If anybody could give me any hints as to how to get rid of these files it would be much appreciated.

Thanks in advance,

TJO


----------



## A-Nick4me (Jul 31, 2006)

Try A program like CCleaner Which can be found Here. http://www.majorgeeks.com/download4191.html
It will clean the registry.


----------



## tjo (Oct 22, 2006)

Thanks for the reply, I ran the program and cleared all the things it found, but then ran another search of the registries and the files were still there :4-dontkno 

Any other suggestions?

Thanks


----------



## A-Nick4me (Jul 31, 2006)

OK then...perhaps you will be able to manually remove them with this tool. (The free version) http://www.pcmedixwebs.com/jv16.htm


----------



## hopper (May 21, 2005)

Right click on the ones that won't go away and click "Permissions".

Make sure your user group (or you) have Full Control.


----------



## nickster_uk (Feb 7, 2005)

Follow hopper's advice and you should get it sorted but be sure to back up tyhe registry keys before deleting them....just incase


----------



## tjo (Oct 22, 2006)

hopper said:


> Right click on the ones that won't go away and click "Permissions".
> 
> Make sure your user group (or you) have Full Control.

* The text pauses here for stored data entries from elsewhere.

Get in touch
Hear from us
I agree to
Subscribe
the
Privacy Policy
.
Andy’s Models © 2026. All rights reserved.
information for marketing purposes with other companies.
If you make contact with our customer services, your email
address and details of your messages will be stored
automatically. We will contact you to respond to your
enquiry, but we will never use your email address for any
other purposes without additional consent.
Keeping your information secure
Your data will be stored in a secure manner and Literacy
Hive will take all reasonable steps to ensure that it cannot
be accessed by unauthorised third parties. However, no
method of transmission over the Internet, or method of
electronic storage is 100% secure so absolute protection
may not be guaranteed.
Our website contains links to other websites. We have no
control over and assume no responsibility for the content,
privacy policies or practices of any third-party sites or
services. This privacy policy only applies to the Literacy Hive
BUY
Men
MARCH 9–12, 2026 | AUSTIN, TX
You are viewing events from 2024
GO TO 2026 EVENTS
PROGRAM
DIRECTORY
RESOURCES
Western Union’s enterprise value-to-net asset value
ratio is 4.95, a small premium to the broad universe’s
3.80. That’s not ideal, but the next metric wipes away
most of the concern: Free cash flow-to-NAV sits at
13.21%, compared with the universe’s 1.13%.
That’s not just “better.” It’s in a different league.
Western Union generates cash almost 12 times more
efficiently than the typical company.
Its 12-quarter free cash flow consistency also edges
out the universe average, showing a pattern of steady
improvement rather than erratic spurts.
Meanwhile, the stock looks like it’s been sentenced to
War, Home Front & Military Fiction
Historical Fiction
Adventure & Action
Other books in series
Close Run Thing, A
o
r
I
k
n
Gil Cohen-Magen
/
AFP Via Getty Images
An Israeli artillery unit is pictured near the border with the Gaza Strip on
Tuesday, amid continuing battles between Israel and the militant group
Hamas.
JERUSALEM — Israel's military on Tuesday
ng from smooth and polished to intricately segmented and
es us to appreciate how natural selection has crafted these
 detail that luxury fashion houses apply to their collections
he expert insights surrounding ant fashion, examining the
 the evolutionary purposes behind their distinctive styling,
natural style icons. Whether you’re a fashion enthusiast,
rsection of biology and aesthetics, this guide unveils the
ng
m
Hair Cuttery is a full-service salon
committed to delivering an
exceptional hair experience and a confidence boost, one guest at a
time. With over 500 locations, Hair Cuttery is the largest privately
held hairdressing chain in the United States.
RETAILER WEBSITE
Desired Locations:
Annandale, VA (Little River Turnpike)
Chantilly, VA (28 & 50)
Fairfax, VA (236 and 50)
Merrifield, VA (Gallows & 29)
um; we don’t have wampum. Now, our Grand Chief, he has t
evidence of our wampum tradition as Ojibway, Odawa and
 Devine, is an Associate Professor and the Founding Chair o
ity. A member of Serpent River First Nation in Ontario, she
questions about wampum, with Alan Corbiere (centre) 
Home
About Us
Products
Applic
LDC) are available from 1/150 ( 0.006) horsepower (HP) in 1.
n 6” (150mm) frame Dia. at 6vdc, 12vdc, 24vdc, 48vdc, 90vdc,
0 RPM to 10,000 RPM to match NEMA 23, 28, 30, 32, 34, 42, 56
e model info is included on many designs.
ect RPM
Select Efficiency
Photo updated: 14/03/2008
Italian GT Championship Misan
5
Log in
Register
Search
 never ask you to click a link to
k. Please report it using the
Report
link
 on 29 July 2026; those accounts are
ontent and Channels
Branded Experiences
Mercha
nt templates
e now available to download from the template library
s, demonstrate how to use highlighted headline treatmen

That did the trick! I got rid of them, only problem is, I still can't install my new internet security software because it says BitDefender 9 is still on my computer! Argh!!!

Nothing in the registry shows up when I search for 'bitdefender', and there doesn't seem to be anything I can see in program files etc, if anybody can think of what I might be missing could you please let me know?

Thanks,

TJO


----------



## nickster_uk (Feb 7, 2005)

Have you tried searching the registry for softwin?

Also, check BitDefender's website as they may have a tool which you can use to manually remove registry entries.


----------



## tjo (Oct 22, 2006)

Yeah, I've deleted all things 'Softwin' related aswell. I just had a look on the site and came across some good articles with instructions which look like they will get it done. Thanks very much :grin:


----------